PeerToPeerBanList

MeatballWiki | RecentChanges | Random Page | Indices | Categories

Introduction

BanLists, or blackhole lists as they are also called, should not be centralized as that leads to a number of failure modes. First, LimitTemptation. Any one who maintains such a list attracts the spammers to attack them, as they are a ConcentrationOfPower and PowerIsCriticism. Second, if one bad link goes into that list, say from one angry individual seeking revenge upon another, every site dependent on that list will suffer.

Instead, a better solution would be decentralized. At an extreme, each site would maintain its own Banlist. This will DevolvePower to individuals who can then control what they want to ban or not. However, the burden of maintaining your own BanList is extreme. It will DivideAndConquer? the individual OnlineCommunitiesAreCityStates and allow the OrganizedCrime? of spammers to overwhelm each individuals. It's more efficient to collaborate with each other.

Therefore, the best solution would be PeerToPeer. Based on the protocol we developed for exchanging the InterMapTxt files, there is no central authority with power over the rest. Rather, individual communities will import data from close, trusted neighbours. This relationship need not be bilateral, and it may even be anonymous. All that a community need do is publish its BanList.

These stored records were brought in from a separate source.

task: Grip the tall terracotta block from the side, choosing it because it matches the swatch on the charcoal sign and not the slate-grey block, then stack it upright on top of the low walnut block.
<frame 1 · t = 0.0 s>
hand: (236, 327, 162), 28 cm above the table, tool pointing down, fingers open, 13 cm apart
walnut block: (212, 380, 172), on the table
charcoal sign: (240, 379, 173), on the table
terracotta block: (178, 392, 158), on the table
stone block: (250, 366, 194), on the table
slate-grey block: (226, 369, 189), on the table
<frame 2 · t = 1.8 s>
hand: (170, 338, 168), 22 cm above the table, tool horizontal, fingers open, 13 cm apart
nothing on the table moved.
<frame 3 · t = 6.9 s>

Once published, a subscribing community has to do is scrape the list and merge it with their own. With a large network of subscriptions, a single spam event will result in a ban across a wide number of communities. Further, the quality of those links will be at least marginally guaranteed by the TrustMetric formed implicitly by the SocialNetwork? of the communities. If one errant GodKing decides to ban a person out of anger and thus poison the well, then downstream communities may seek to remove that community from the pool.

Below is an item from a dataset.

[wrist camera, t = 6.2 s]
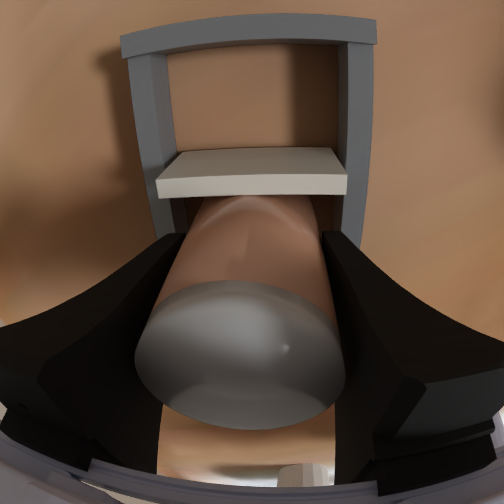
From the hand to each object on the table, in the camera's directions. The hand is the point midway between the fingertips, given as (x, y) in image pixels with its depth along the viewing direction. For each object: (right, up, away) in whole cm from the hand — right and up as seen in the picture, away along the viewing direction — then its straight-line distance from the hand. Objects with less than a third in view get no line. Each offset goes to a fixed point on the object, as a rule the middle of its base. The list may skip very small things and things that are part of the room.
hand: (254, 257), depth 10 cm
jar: (0, +1, +1) cm, 2 cm away
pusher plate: (0, +4, +1) cm, 4 cm away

The only obligation on the part of a community is to publish their list and maintain some sort of integrity over that list. The only requirement to join the network is to find some trusted BanLists to import into your own list.

See the TINSEL protocol on DailyMe for a similar approach for news. This is the same protocol we proposed for the InterMapTxt.

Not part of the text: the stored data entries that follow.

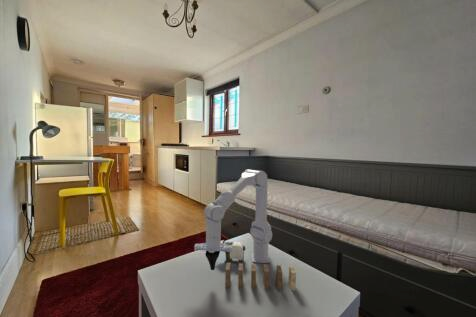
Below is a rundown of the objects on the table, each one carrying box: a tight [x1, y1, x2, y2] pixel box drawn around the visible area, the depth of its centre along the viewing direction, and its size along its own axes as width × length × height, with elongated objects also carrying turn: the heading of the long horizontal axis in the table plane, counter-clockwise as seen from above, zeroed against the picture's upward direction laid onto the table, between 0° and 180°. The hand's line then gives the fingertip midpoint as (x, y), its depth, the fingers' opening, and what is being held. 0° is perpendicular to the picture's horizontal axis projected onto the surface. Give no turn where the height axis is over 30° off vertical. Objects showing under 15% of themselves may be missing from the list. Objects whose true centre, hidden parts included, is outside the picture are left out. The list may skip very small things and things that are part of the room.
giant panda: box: [221, 239, 246, 265], centre depth 94 cm, size 15×6×10 cm, turn 78°
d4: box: [263, 264, 270, 290], centre depth 78 cm, size 4×2×7 cm, turn 177°
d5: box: [275, 264, 283, 291], centre depth 77 cm, size 4×2×7 cm, turn 177°
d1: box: [224, 262, 232, 288], centre depth 78 cm, size 4×2×7 cm, turn 177°
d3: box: [250, 263, 257, 290], centre depth 78 cm, size 4×2×7 cm, turn 177°
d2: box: [237, 263, 244, 289], centre depth 78 cm, size 4×2×7 cm, turn 177°
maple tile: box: [288, 265, 297, 292], centre depth 77 cm, size 4×2×7 cm, turn 178°
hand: (212, 268), depth 79 cm, fingers closed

ForgiveAndForgetInSoftware

Individual communities may want to ForgiveAndForget the banned links after a certain period of time for two reasons. One, the server load of checking hundreds of patterns against each save will become excessive. Pruning the list will be necessary after a while. Two, some of the banned IPs or regexes will no longer be controlled by spammers or CommunityExiles after a while, and so they should be given a second chance.

Due to the nature of the protocol which is based on accumulating banned patterns, one cannot simply delete patterns from your own list. The deleted pattern will be resurrected the next time you synchronize with a list that also has the pattern. If the two lists are mutually subscribed, it will be impossible to remove a pattern unless both do so simultaneously.

Instead, each local site will need also to maintain a list of retired or forgiven patterns that they will remove from the actual BanList. This list should not be published, or if it is, it should not be imported. If it is also published and imported just like the BanList, then an attacker can quickly seed the network with his own pattern and thus disable the network against his attack.

CommunityExiles

Some people will be keen to use their BanList to eliminate certain sociopaths that are troubling them. One community's problem user is another's friend. This is dangerous, although predictable. As stated, the best solution is to eliminate subscriptions from sites that create these kinds of social problems for you.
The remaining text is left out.